On certain occasions, mostly drunken ones, I get asked what sort of book I find most difficult to review — “literary fiction”, “genre fiction” and “non-fiction” usually being the proffered options. “Comics,” I reply, and watch the questioner sidle away uneasily. “Or rather, graphic novels,” I add if I’m in a kind mood, and then sometimes he shuffles a step and a half back, still looking nervous.
But it’s true. It is much easier to write about a book that is all text than one where drawing and writing operate together in complex ways. Critics make a lot of noise about form and content – as well we should – but in a text-only novel, both form and content are expressed purely through words. And words are the reviewer’s stock in trade too. This makes for a happy marriage: among other things it is possible to indicate what an author is trying to do by quoting passages and commenting on them. But it’s a very different business reviewing a book where words and images might act in conjunction (or in contrast) to create a particular effect, or where multiple narratives might converge in a single panel. The lazy way out is to discuss the work purely in terms of “what happens” or in terms of its “themes” — but that doesn’t begin to do justice to the whole sensory experience.
Little wonder that the reviews I have sweated the most over in the past year – and the ones that I have been least happy about – are reviews of comic anthologies. Recent months have seen the publication of two very good Indian books in this category, Blaft’s The Obliterary Journal (with its mission to “obliterate” conventional literature) and Penguin India’s Pao (put together by The Pao Collective, a group of comic-book artists). These are ambitious, honourable projects and there are very few weak links in them — a considerable achievement given that they bring together so many disparate artists, writers, styles and plots. But how does one meaningfully write – in an 800-word space at best – about a collection of 15 or 20 pieces of visual storytelling, each of which has its own idiom? Invariably, one is reduced to summarising plots, or making a perfunctory observation (one that sounds more knowledgeable than it really is) about a drawing style – charcoal, oil painting, mixed media, whatever – being atmospheric and well-suited to the story.

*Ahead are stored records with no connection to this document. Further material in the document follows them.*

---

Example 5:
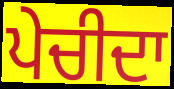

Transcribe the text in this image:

ਪੇਚੀਦਾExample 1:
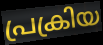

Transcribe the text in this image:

പ്രക്രിയ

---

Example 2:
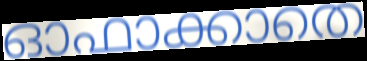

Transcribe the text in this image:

ഓഫാക്കാതെ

Single-narrative graphic novels pose this problem too, but to varying degrees. Some, like Joe Sacco’s journalistic Palestine, Marjane Satrapi’s coming-of-age tale Persepolis or Art Spiegelman’s Holocaust-centred memoir Maus, are driven more by the writing (and the “ideas”) than by the art; but the more rigorous a comic is as a collaborative work – the greater the symbiosis between text and drawings – the more difficult it is to write about. Alan Moore, for instance, is a great comics writer who specialises in making fascinating visual and textual connections between seemingly unrelated things: running two or more ideas together, intercutting sequences so that the dialogue from one scene might spill over to supply commentary on another event. There is a lot of prefiguring in his work too, the casual incorporation of phrases and images that acquire a deeper resonance later in the story.

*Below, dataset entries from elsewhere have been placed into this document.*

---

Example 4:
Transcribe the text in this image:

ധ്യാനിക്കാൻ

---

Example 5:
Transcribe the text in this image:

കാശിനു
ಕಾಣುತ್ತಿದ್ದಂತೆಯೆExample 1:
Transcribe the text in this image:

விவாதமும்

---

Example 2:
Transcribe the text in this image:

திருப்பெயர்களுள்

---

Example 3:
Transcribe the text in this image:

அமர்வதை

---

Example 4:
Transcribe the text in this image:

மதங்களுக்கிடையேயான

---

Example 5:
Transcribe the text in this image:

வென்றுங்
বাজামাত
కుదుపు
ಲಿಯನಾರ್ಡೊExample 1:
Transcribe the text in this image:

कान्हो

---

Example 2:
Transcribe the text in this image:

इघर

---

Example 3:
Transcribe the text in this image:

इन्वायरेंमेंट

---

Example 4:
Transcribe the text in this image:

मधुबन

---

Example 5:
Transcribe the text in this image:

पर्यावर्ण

One of my all-time favourite books – favourite works of art, really – is the Moore-Eddie Campbell opus From Hell, a dark, multilayered historical fiction that examines the late Victorian era – and the approaching terrors of the 20th century – through the prism of the Jack the Ripper murders of 1888. It is more than 550 pages long, adding up to well over 3,000 panels that range from deceptively scratchy, formless drawings to incredibly detailed and vivid depictions of the squalor of London’s East End. The meters of intensity shift continuously and nearly each image succeeds in conveying exactly the mood required at a particular point in the story: I can open a page at random and feel a cold shiver as I gaze upon a dialogue-less panel showing a poor, ailing prostitute – one of the Ripper’s future victims – leaning against a wall after a scuffle, gasping for breath, an unspeakably desolate expression on her face. Or the mild disappointment, tempered with fatalism, on the visage of another woman when she realises she has to earn another two pence late at night if she is to get any boarding-house accommodation. And I have mentioned only two isolated panels here.
To do a satisfactory holistic review of such a book, I would probably have to write a book myself (and going by Jean-Luc Godard’s formulation that the best way to review a film is to create a new film in response, it might have to be a graphic novel). And even that may not be enough. As a professional reviewer, nothing can make you feel more emasculated or irrelevant.